Aus erfahrenen Kreisen hört man immer wieder, dass eine Gehaltsverhandlung nicht wirklich begonnen hat, bevor das erste «Nein» gefallen ist. Ein negatives Feedback zu deiner Gehaltsvorstellung bedeutet meist einfach, dass die Möglichkeiten deines Verhandlungspartners überschritten sind. Um das Problem zu lösen, solltest du dich nun von deiner kooperativen Seite zeigen. Hier einige Möglichkeiten, wie du auf ein «Nein» reagieren kannst:
"Ich würde mich sehr über die Möglichkeiten freuen, die sich in Ihrem Unternehmen für mich bieten. Natürlich bin ich in erster Linie an der Stelle und den Aufgaben interessiert. Allerdings muss ich auch meinen Verbindlichkeiten nachkommen können. Gibt es einen bestimmten Grund dafür, dass das Unternehmen nicht den üblichen Marktpreis für diese Position zahlt?“
«Es ist sicherlich nicht einfach, diese Position mit einer Vergütung unter Marktwert zu besetzten. Würde es vielleicht helfen, einen weiteren Verantwortlichen mit in die Unterhaltung einzubeziehen?»

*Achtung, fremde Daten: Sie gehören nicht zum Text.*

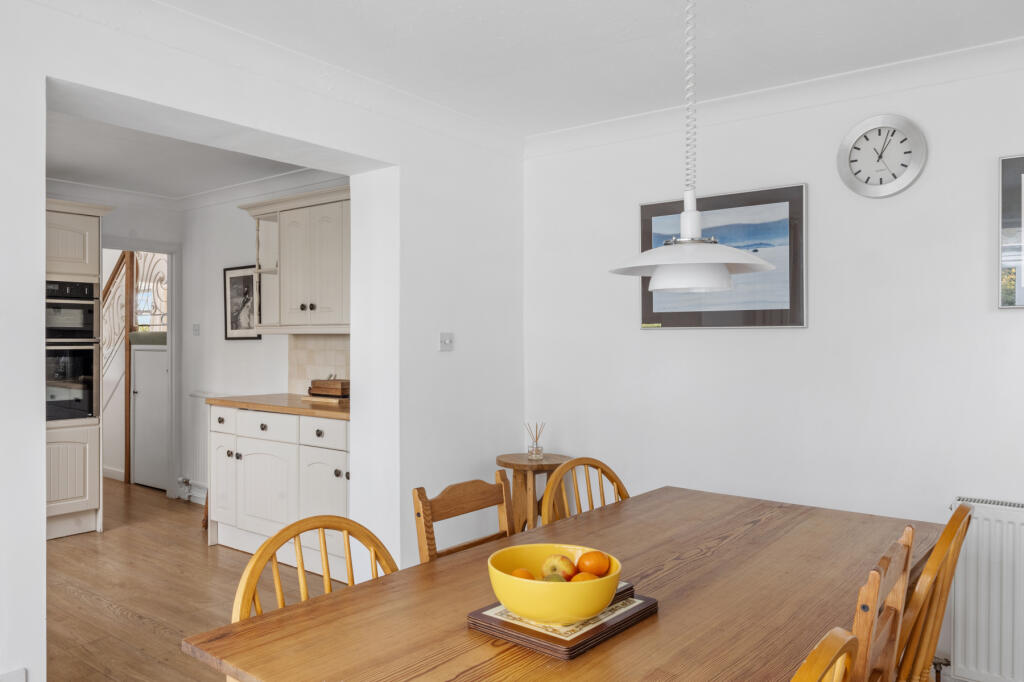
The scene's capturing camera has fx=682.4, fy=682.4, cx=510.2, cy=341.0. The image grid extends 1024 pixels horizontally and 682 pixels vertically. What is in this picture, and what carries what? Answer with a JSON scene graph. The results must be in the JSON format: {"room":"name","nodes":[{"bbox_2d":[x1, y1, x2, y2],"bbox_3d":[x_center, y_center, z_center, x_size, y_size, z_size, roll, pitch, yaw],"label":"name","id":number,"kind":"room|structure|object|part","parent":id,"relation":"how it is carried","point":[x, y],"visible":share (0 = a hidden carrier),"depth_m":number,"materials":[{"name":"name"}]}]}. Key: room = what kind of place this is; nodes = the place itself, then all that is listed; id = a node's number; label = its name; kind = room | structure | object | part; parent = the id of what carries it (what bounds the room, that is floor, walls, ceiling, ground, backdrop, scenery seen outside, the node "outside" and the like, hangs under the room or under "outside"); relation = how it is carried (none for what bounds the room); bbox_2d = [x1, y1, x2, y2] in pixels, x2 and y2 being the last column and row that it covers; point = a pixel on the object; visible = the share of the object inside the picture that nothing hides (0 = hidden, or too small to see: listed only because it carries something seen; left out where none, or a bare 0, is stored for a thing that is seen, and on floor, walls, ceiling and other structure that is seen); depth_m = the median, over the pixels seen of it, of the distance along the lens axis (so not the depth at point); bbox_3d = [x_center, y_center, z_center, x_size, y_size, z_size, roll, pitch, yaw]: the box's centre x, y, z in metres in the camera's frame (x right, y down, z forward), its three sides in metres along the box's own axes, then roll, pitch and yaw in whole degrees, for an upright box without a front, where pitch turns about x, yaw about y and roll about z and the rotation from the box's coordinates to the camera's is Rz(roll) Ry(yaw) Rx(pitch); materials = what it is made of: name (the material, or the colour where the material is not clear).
{"room":"dining room","nodes":[
{"label":"dining room","id":0,"kind":"room"},
{"bbox_2d":[50,193,185,503],"bbox_3d":[-3.929,0.071,4.343,0.131,2.466,3.615,0,0,37],"label":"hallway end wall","id":1,"kind":"structure","parent":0,"point":[133,223],"depth_m":5.51,"materials":[{"name":"white paint"}]},
{"bbox_2d":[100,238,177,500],"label":"doorway","id":2,"kind":"object","parent":1,"relation":"in","point":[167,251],"visible":0.56,"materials":[{"name":"white paint"}]},
{"bbox_2d":[130,339,169,490],"bbox_3d":[-3.145,0.638,5.975,0.635,1.275,0.081,0,0,37],"label":"white door","id":3,"kind":"structure","parent":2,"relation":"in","point":[139,456],"depth_m":6.00,"materials":[{"name":"white paint"}]},
{"bbox_2d":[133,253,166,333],"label":"stair railing","id":4,"kind":"object","parent":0,"point":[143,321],"visible":0.48,"depth_m":6.16,"materials":[{"name":"white"}]},
{"bbox_2d":[42,106,316,202],"bbox_3d":[-2.481,-1.203,3.768,3.248,0.112,3.086,0,0,37],"label":"kitchen ceiling","id":5,"kind":"structure","parent":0,"point":[63,175],"depth_m":4.36,"materials":[{"name":"white paint"}]},
{"bbox_2d":[0,0,523,681],"bbox_3d":[-1.453,0.085,2.205,0.252,2.449,4.617,0,0,37],"label":"left wall","id":6,"kind":"structure","parent":0,"point":[35,339],"depth_m":3.11,"materials":[{"name":"white paint"}]},
{"bbox_2d":[0,667,26,681],"bbox_3d":[-1.463,1.034,1.955,0.014,0.149,0.121,0,0,37],"label":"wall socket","id":7,"kind":"object","parent":6,"relation":"attached to","point":[17,679],"visible":0.98,"depth_m":1.98,"materials":[{"name":"white"}]},
{"bbox_2d":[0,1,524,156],"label":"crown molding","id":8,"kind":"structure","parent":6,"relation":"attached to","point":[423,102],"depth_m":2.64,"materials":[{"name":"white paint"}]},
{"bbox_2d":[438,332,453,351],"bbox_3d":[-0.314,0.002,3.390,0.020,0.090,0.098,0,0,37],"label":"light switch","id":9,"kind":"object","parent":6,"relation":"attached to","point":[447,341],"visible":0.98,"depth_m":3.39,"materials":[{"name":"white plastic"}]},
{"bbox_2d":[179,184,356,511],"bbox_3d":[-1.523,0.059,4.862,3.237,2.481,0.152,0,0,37],"label":"kitchen wall","id":10,"kind":"structure","parent":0,"point":[283,358],"depth_m":5.36,"materials":[{"name":"white paint"}]},
{"bbox_2d":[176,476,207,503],"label":"radiator valve","id":11,"kind":"object","parent":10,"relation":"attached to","point":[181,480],"visible":0.48,"depth_m":5.44,"materials":[{"name":"white metal"}]},
{"bbox_2d":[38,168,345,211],"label":"crown molding","id":12,"kind":"structure","parent":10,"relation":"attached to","point":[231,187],"depth_m":5.09,"materials":[{"name":"white paint"}]},
{"bbox_2d":[191,323,200,335],"bbox_3d":[-2.526,-0.090,5.474,0.080,0.108,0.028,0,0,37],"label":"light switch","id":13,"kind":"object","parent":10,"relation":"attached to","point":[195,327],"visible":0.97,"depth_m":5.47,"materials":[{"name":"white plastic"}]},
{"bbox_2d":[181,389,212,501],"bbox_3d":[-2.304,0.797,5.274,0.794,0.780,0.090,0,0,37],"label":"hallway radiator","id":14,"kind":"object","parent":10,"relation":"attached to","point":[199,442],"visible":0.47,"depth_m":5.39,"materials":[{"name":"white metal"}]},
{"bbox_2d":[223,264,261,340],"bbox_3d":[-2.011,-0.281,5.103,0.426,0.551,0.025,0,0,37],"label":"framed picture","id":15,"kind":"object","parent":10,"relation":"attached to","point":[249,281],"visible":0.85,"depth_m":5.11,"materials":[{"name":"black"}]},
{"bbox_2d":[238,186,349,334],"bbox_3d":[-1.173,-0.473,4.315,1.330,0.866,0.369,0,0,37],"label":"upper cabinet","id":16,"kind":"object","parent":10,"relation":"attached to","point":[297,275],"visible":0.71,"depth_m":4.22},
{"bbox_2d":[289,333,349,394],"bbox_3d":[-1.180,0.160,4.563,0.703,0.428,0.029,0,0,37],"label":"tile backsplash","id":17,"kind":"structure","parent":10,"relation":"attached to","point":[325,358],"depth_m":4.65,"materials":[{"name":"beige tile"}]},
{"bbox_2d":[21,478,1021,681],"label":"floor","id":18,"kind":"structure","parent":0,"point":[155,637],"depth_m":3.59,"materials":[{"name":"brown wood"}]},
{"bbox_2d":[44,198,112,542],"bbox_3d":[-3.185,0.203,4.506,0.663,2.190,0.826,0,0,37],"label":"tall oven cabinet","id":19,"kind":"object","parent":18,"relation":"on","point":[89,245],"visible":0.48,"depth_m":4.48,"materials":[{"name":"white"}]},
{"bbox_2d":[44,279,99,421],"bbox_3d":[-3.161,0.063,4.541,0.626,0.905,0.623,0,0,37],"label":"double oven","id":20,"kind":"object","parent":19,"relation":"in","point":[61,376],"visible":0.71,"depth_m":4.50,"materials":[{"name":"black metal"}]},
{"bbox_2d":[99,251,133,484],"bbox_3d":[-3.940,0.117,6.525,1.406,2.327,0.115,0,0,37],"label":"stair railing","id":21,"kind":"object","parent":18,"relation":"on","point":[121,261],"visible":0.42,"depth_m":6.30,"materials":[{"name":"brown wood"}]},
{"bbox_2d":[207,402,349,575],"bbox_3d":[-1.161,0.839,4.148,1.681,0.909,0.625,0,0,37],"label":"base cabinet","id":22,"kind":"object","parent":18,"relation":"on","point":[251,448],"visible":0.52,"depth_m":3.98,"materials":[{"name":"white paint"}]},
{"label":"cabinet door","id":23,"kind":"part","parent":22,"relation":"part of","materials":[{"name":"white"}]},
{"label":"drawer","id":24,"kind":"part","parent":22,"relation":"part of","materials":[{"name":"white"}]},
{"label":"cabinet door","id":25,"kind":"part","parent":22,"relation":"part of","materials":[{"name":"white"}]},
{"bbox_3d":[-1.483,0.525,4.140,0.467,0.154,0.061,0,0,37],"label":"drawer","id":26,"kind":"part","parent":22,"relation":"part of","materials":[{"name":"white"}]},
{"bbox_2d":[207,393,348,419],"bbox_3d":[-1.193,0.383,4.209,1.426,0.038,0.646,0,0,37],"label":"countertop","id":27,"kind":"structure","parent":22,"relation":"on","point":[291,400],"depth_m":4.00,"materials":[{"name":"brown wood"}]},
{"bbox_2d":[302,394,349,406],"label":"wooden board","id":28,"kind":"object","parent":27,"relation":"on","point":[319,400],"visible":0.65,"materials":[{"name":"brown wood"}]},
{"bbox_2d":[308,378,349,399],"bbox_3d":[-1.088,0.286,4.229,0.350,0.144,0.200,0,0,37],"label":"wooden box","id":29,"kind":"object","parent":27,"relation":"on","point":[315,390],"visible":0.88,"depth_m":4.15,"materials":[{"name":"brown wood"}]},
{"bbox_3d":[-1.058,0.529,3.870,0.373,0.142,0.045,0,0,37],"label":"drawer","id":30,"kind":"part","parent":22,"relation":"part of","materials":[{"name":"white"}]},
{"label":"cabinet door","id":31,"kind":"part","parent":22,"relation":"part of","materials":[{"name":"white"}]},
{"bbox_2d":[232,513,398,622],"bbox_3d":[-0.325,0.806,1.418,0.465,0.811,0.426,0,0,37],"label":"wooden chair","id":32,"kind":"object","parent":18,"relation":"on","point":[327,587],"visible":0.29,"depth_m":1.52,"materials":[{"name":"brown wood"}]},
{"bbox_2d":[413,472,514,563],"bbox_3d":[0.006,0.822,1.942,0.461,0.820,0.419,0,0,37],"label":"wooden chair","id":33,"kind":"object","parent":18,"relation":"on","point":[473,490],"visible":0.28,"depth_m":2.03,"materials":[{"name":"brown wood"}]},
{"bbox_2d":[496,452,569,531],"bbox_3d":[0.118,0.956,3.570,0.404,0.684,0.401,0,0,37],"label":"wooden stool","id":34,"kind":"object","parent":18,"relation":"on","point":[501,458],"visible":0.5,"depth_m":3.49,"materials":[{"name":"brown wood"}]},
{"bbox_2d":[525,422,545,460],"bbox_3d":[0.133,0.519,3.594,0.091,0.187,0.090,0,0,37],"label":"reed diffuser","id":35,"kind":"object","parent":34,"relation":"on","point":[538,452],"visible":1,"depth_m":3.57,"materials":[{"name":"clear glass"}]},
{"bbox_2d":[181,486,950,681],"bbox_3d":[0.333,0.936,1.673,0.965,0.754,1.837,0,0,37],"label":"dining table","id":36,"kind":"object","parent":18,"relation":"on","point":[670,615],"visible":0.83,"depth_m":1.43,"materials":[{"name":"brown wood"}]},
{"bbox_2d":[466,583,656,659],"bbox_3d":[0.111,0.546,1.388,0.254,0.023,0.326,0,0,37],"label":"placemat stack","id":37,"kind":"object","parent":36,"relation":"on","point":[558,651],"visible":0.6,"depth_m":1.29,"materials":[{"name":"brown wood"}]},
{"bbox_2d":[487,544,620,625],"bbox_3d":[0.084,0.477,1.336,0.253,0.099,0.254,0,0,37],"label":"yellow bowl","id":38,"kind":"object","parent":37,"relation":"on","point":[536,587],"visible":0.79,"depth_m":1.25,"materials":[{"name":"yellow ceramic"}]},
{"bbox_2d":[510,567,536,579],"bbox_3d":[0.024,0.482,1.353,0.058,0.055,0.057,0,0,-10],"label":"orange","id":39,"kind":"object","parent":38,"relation":"in","point":[528,577],"visible":0.32,"depth_m":1.35,"materials":[{"name":"orange food"}]},
{"bbox_2d":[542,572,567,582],"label":"green fruit","id":40,"kind":"object","parent":38,"relation":"in","point":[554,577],"visible":0.43,"depth_m":1.33,"materials":[{"name":"green food"}]},
{"bbox_2d":[541,553,576,579],"bbox_3d":[0.101,0.470,1.403,0.071,0.069,0.070,0,0,-15],"label":"apple","id":41,"kind":"object","parent":38,"relation":"in","point":[568,565],"visible":0.76,"depth_m":1.39,"materials":[{"name":"food"}]},
{"bbox_2d":[569,571,599,582],"bbox_3d":[0.147,0.485,1.344,0.063,0.056,0.058,0,0,-3],"label":"orange","id":42,"kind":"object","parent":38,"relation":"in","point":[580,577],"visible":0.3,"depth_m":1.34,"materials":[{"name":"orange food"}]},
{"bbox_2d":[577,550,610,575],"bbox_3d":[0.171,0.467,1.416,0.067,0.064,0.067,0,0,-35],"label":"orange","id":43,"kind":"object","parent":38,"relation":"in","point":[594,567],"visible":0.74,"depth_m":1.40,"materials":[{"name":"orange food"}]},
{"bbox_2d":[541,456,630,525],"bbox_3d":[0.356,0.829,2.203,0.479,0.841,0.445,0,0,37],"label":"wooden chair","id":44,"kind":"object","parent":18,"relation":"on","point":[616,482],"visible":0.22,"depth_m":2.34,"materials":[{"name":"brown wood"}]},
{"bbox_2d":[790,627,859,681],"bbox_3d":[0.257,0.861,1.072,0.477,0.893,0.455,0,0,37],"label":"chair","id":45,"kind":"object","parent":18,"relation":"on","point":[824,651],"visible":0.99,"depth_m":0.95,"materials":[{"name":"brown wood"}]},
{"bbox_2d":[851,524,915,681],"bbox_3d":[0.611,0.850,1.542,0.477,0.891,0.440,0,0,37],"label":"wooden chair","id":46,"kind":"object","parent":18,"relation":"on","point":[872,609],"visible":0.6,"depth_m":1.35,"materials":[{"name":"brown wood"}]},
{"bbox_2d":[894,501,973,681],"bbox_3d":[0.895,0.847,1.779,0.505,0.906,0.435,0,0,37],"label":"wooden chair","id":47,"kind":"object","parent":18,"relation":"on","point":[946,531],"visible":0.56,"depth_m":1.59,"materials":[{"name":"brown wood"}]},
{"bbox_2d":[40,0,1023,136],"bbox_3d":[0.156,-1.169,1.081,4.403,0.109,4.638,0,0,37],"label":"ceiling","id":48,"kind":"structure","parent":0,"point":[505,12],"depth_m":2.56,"materials":[{"name":"white paint"}]},
{"bbox_2d":[610,0,774,289],"bbox_3d":[0.458,-0.617,1.753,0.410,0.972,0.411,0,0,37],"label":"pendant lamp","id":49,"kind":"object","parent":48,"relation":"hanging from","point":[724,283],"visible":0.99,"depth_m":1.70,"materials":[{"name":"white metal"}]},
{"bbox_2d":[522,28,1023,679],"bbox_3d":[1.650,0.083,2.789,3.940,2.451,0.158,0,0,37],"label":"right wall","id":50,"kind":"structure","parent":0,"point":[752,339],"depth_m":2.97,"materials":[{"name":"white paint"}]},
{"bbox_2d":[637,182,807,330],"bbox_3d":[0.968,-0.374,3.196,0.786,0.628,0.028,0,0,37],"label":"framed picture","id":51,"kind":"object","parent":50,"relation":"attached to","point":[648,313],"visible":0.84,"depth_m":3.11},
{"bbox_2d":[527,29,1023,156],"bbox_3d":[1.572,-1.067,2.689,3.668,0.097,0.088,0,0,37],"label":"crown molding","id":52,"kind":"structure","parent":50,"relation":"attached to","point":[628,122],"depth_m":2.94,"materials":[{"name":"white paint"}]},
{"bbox_2d":[836,113,927,197],"bbox_3d":[1.526,-0.766,2.814,0.332,0.342,0.038,0,0,37],"label":"wall clock","id":53,"kind":"object","parent":50,"relation":"attached to","point":[918,138],"visible":0.99,"depth_m":2.81,"materials":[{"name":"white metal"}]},
{"bbox_2d":[946,496,1023,679],"bbox_3d":[2.083,0.930,2.251,1.101,0.668,0.091,0,0,37],"label":"radiator","id":54,"kind":"object","parent":50,"relation":"attached to","point":[970,609],"visible":0.91,"depth_m":2.46,"materials":[{"name":"white metal"}]},
{"bbox_2d":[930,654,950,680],"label":"radiator valve","id":55,"kind":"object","parent":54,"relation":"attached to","point":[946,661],"visible":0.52,"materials":[{"name":"metal"}]},
{"bbox_2d":[997,152,1023,308],"bbox_3d":[2.071,-0.409,2.395,0.595,0.571,0.028,0,0,37],"label":"framed picture","id":56,"kind":"object","parent":50,"relation":"attached to","point":[1022,197],"visible":0.99,"depth_m":2.54}
]}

«Ich weiss, wie schwierig es ist, mit einem kleinen Budget das richtige Personal einzustellen. Kann ich etwas tun, um Ihnen zu helfen, eine Ausnahme für diese wichtige Position machen zu können?»
«Gibt es feste Richtlinien für die Gehaltsgrenzen dieser Position? Wenn dem so ist, bin ich auch bereit, über Sonderzahlungen oder ein Bonussystem zu verhandeln.»
4: Du bekommst nicht, was du verdienst; du bekommst, was du aushandelst
Diese Phrase hast du wahrscheinlich schon zig mal gelesen – weil es stimmt. Um noch mal auf dein Fahrrad zurückzukommen: Ist es fair, das alte Ding für das Doppelte des Originalpreises weiterzuverkaufen? Nein. Nimmst du den Betrag trotzdem, wenn jemand bereit ist, ihn zu zahlen? Genau. Preise und Gehälter haben oft wenig damit zu tun, was fair ist. Vielmehr geht es um eine Kombination aus dem Marktwert, dem Verhandlungsansatz und der Fähigkeit zur Problemlösung.
Also: Finde deinen Marktwert durch Onlinerecherchen heraus, hör dir die Vorstellungen deines zukünftigen Arbeitgebers an und beginn eine Unterhaltung, die eine Übereinkunft zulässt. Und denk immer daran, die Verhandlung auf faktischen Argumenten und objektiven Werten, nicht auf emotionalen oder persönlichen Wertungen aufzubauen. Viel Erfolg!